M91, spiral galaxy in Coma Berenices
Image by Jim Dixon
On March 18, 1781, Charles Messier discovered the unusually large number of 8 nebulous objects, all in the region of today's border of the constellations Virgo and Coma Berenices, i.e. Virgo Cluster galaxies (plus one additional object, globular cluster M92 in Hercules). The last of these eight objects was cataloged by him as M91, but his position was erroneous.
Thus, for a long time, M91 was a missing Messier object, as Messier had determined its position from M89 while he thought it was from M58, as the Texas amateur William C. Williams of Fort Worth has figured out in 1969 (Williams 1969). Thus, the identity of M91 with NGC 4548, which had been cataloged H II.120 by William Herschel on April 8, 1784, was finally uncovered. Previous opinions have been that M91 had either been a comet which the great comet hunter Messier mistook for a nebula, and Owen Gingerich had suspected that it had been a duplicate observation of M58. William Herschel had not found M91 at Messier's erroneous position and suspected that it might have been NGC 4571 (his H III.602), a beautiful but faint 11.3 mag barred spiral (NGC 4571 came into discussion in summer 1994 when a group of astronomers at the Canada France Hawaii Telescope (CFHT) used observations of 3 Cepheids in this galaxy for a determination of the Hubble constant).
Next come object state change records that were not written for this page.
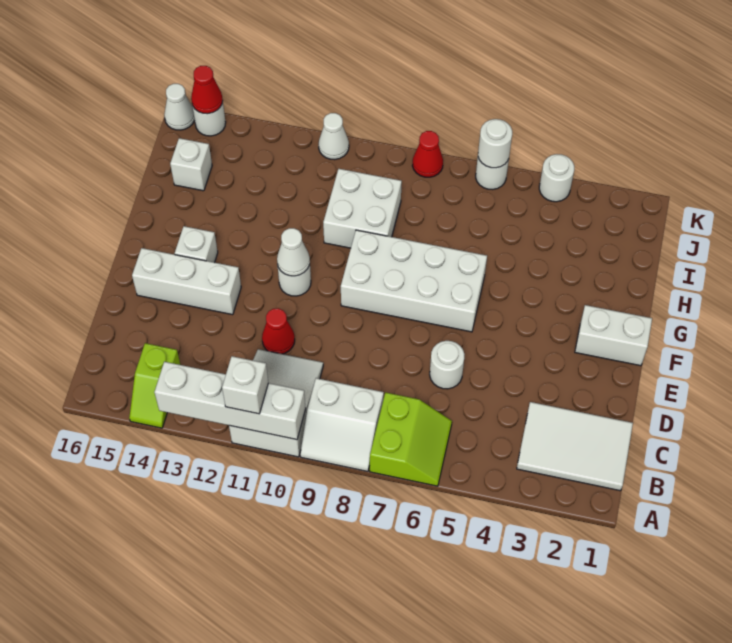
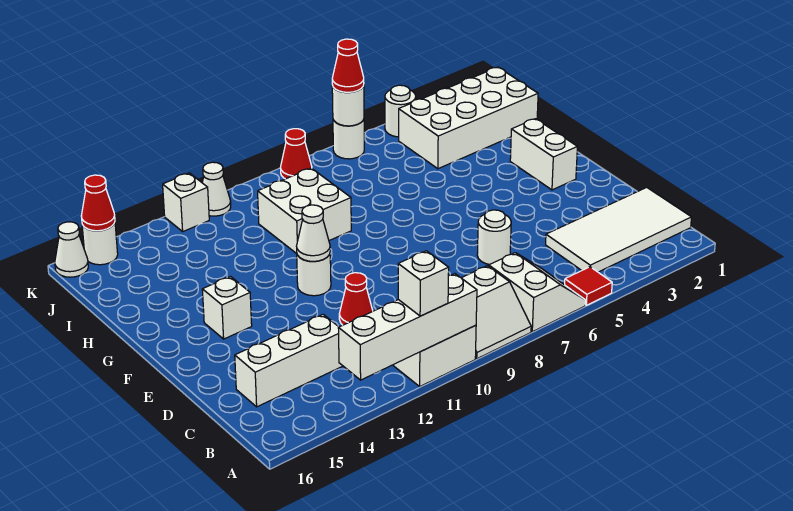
none -> red 1x1 tile [565,267,612,305]
lime 2x2 slope [370,392,452,486] -> white 2x2 slope [489,253,585,332]
lime 1x2 slope [129,343,180,428] -> none
white 2x3 tile [517,402,633,491] -> white 2x4 tile [546,187,692,272]
white 1x3 brick [132,248,241,315] -> white 1x3 brick moved to [235,315,342,407]
white 1x2 brick [575,305,652,366] -> white 1x2 brick turned to [510,119,577,190]
white 2x4 brick [341,230,487,332] -> white 2x4 brick moved to [399,67,538,169]
white 1x1 brick [170,138,212,191] -> white 1x1 brick moved to [163,173,209,231]
none -> red 1x1 cone [332,39,364,92]

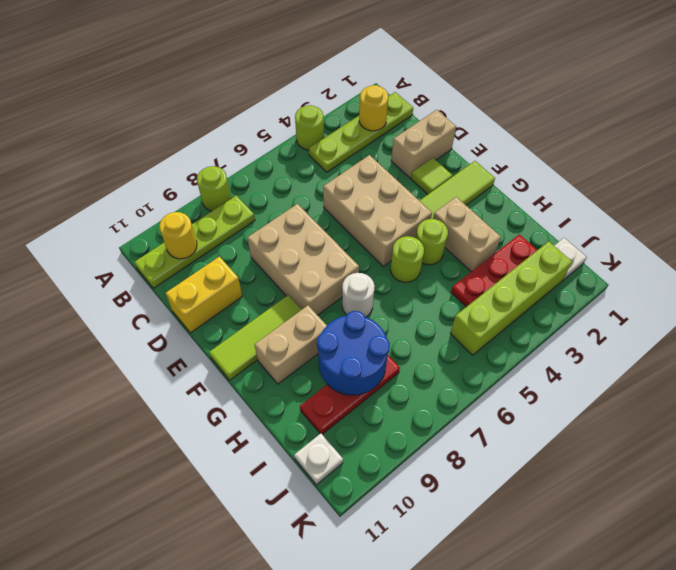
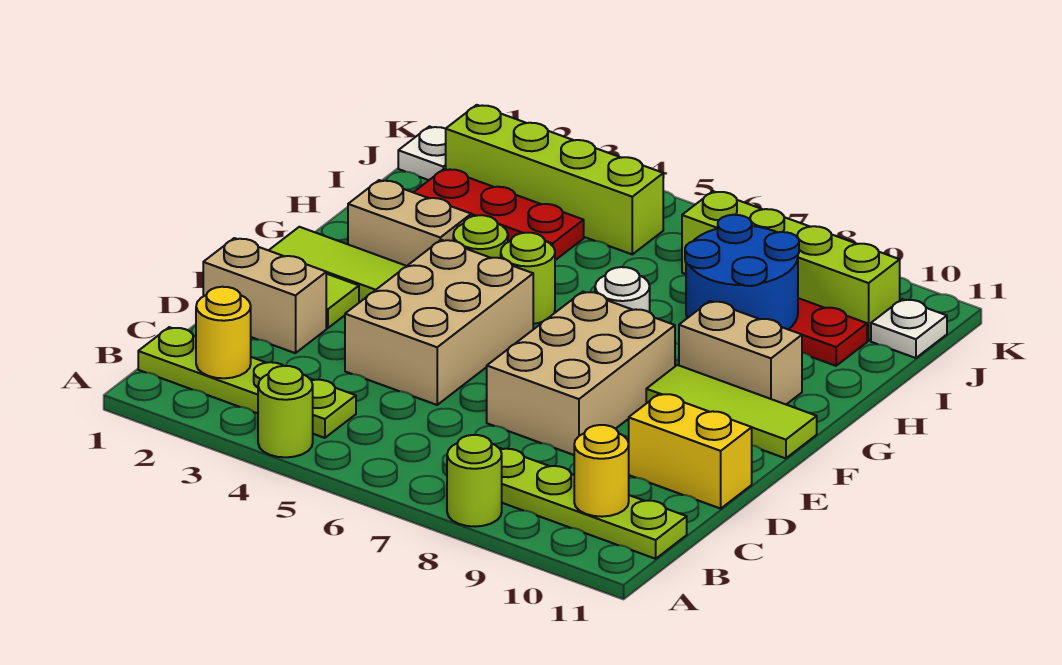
tan 1x2 brick [433,197,501,272] -> tan 1x2 brick turned to [348,180,471,266]
none -> lime 1x4 brick [682,191,900,341]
The barred spiral galaxy M91 is an appealing member of the Virgo Cluster of Galaxies. It is of type SBb and its bar is very conspicuous, lying at position angle 65/245 degrees (as measured from the North direction to the East). As its recession velocity is only about 400 km/sec, it has a considerable peculiar velocity toward us through the Virgo cluster, about 700 km/sec, as the cluster's recession velocity is about 1100 km/sec.